While he made his observation, I noticed that a field telephone was strapped to his head and that a writing tablet covered with figures dangled from his belt. I watched him lower the glasses and speak quickly into the phone. "Pardon me," he said when he had finished talking, "it was very necessary."
And then he went on to explain that his battery was doing great damage to the Russians now; that the shrapnel was breaking over their trenches.
"You would like to see?" he said, unstrapping his binoculars.
And now I was looking upon the battle. I saw on the edges of the great swamp two villages in flames. I located the German columns issuing from the south Augustowo woods and breaking into extended order, spread across the snow toward Mogilnice, a multitude of creeping specks of brown; and toward the south, out of Grezedy, they seemed suddenly to spring up from the earth, as if a Cadmus had sown them, and roll in a cloud toward a point beyond the yellow weeds, where now all the shrapnel seemed bursting, as if by fantastic intent, making beautiful the sky with the fleecy clouds that brought death. And in the din of it all, I heard now the harsh pecking of machine guns, and that which had been a rolling gray-green mass of men became jagged and wavering; and then as suddenly the earth gave up another armed harvest, and the wavering mass of men was caught up in this and hurled forward. Suddenly for the first time that day the sun streaked through the greasy clouds, and the bayonets flashed it back. Was that roar a cheer? As the gray-green mass rolled on, and there came a mad clamor as if all the machine guns were pecking away at once. Then it was as if the mass, swept over like a mighty inundation, for you could hear their volleys no more—only the shrapnel, which seemed suddenly to have lengthened its range, panged ever more faintly away, wreathing a covert where fugitives might flee in a halo of pure smoke.

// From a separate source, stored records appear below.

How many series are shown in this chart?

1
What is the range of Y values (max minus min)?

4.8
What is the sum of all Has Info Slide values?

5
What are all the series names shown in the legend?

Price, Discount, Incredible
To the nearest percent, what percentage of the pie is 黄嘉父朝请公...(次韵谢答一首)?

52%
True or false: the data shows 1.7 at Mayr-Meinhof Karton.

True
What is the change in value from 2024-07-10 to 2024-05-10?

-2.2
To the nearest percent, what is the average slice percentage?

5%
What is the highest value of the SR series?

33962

I felt my arms growing tired. The officer looked patient. I thanked him and climbed to the ground. Tzschirner, too, looked patient.

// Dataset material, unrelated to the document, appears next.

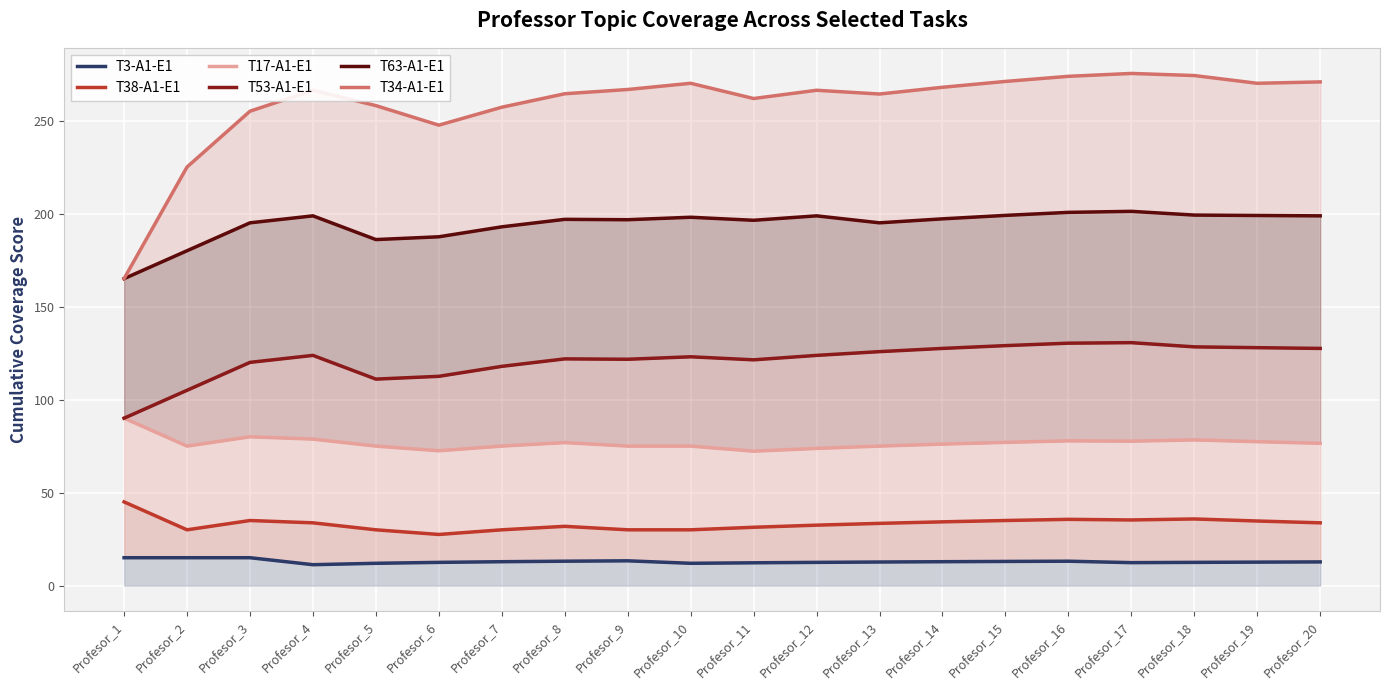

What is the value of the T3-A1-E1 point at the 7th from the left?

12.9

"I thought you would remain there for the night," he smiled.
"Was I long?" I asked, surprised.
"Half an hour," he said.
But it is not the battery of 10.5's, not the village in flames, not the death stalking amid the pines, not the storm of the Germans near Grezedy, that will be my memory of the battle of Augustowo Wald. Rather it will be of an old woman—an old woman who lives in a little hut on the big farm, to the right of the road as you enter Augustowo. As we started for the battle I saw this wizened little figure with her red shawl wrapped around her head peering from the shelter of the door, like a hen thrusting its head from a coop. Two hours later, while returning, I looked toward the hut again and saw the little woman who wore the red shawl. She stood as before, her head cautiously peering through the crack of the door, as if she feared that her body might present too big a mark for the battle fire. As I looked again when our motor snorted past, I realized that she stood there frozen in terror. At the noise of our coming she turned her face to the road and I saw that her mouth was open wide—as wide as my hand.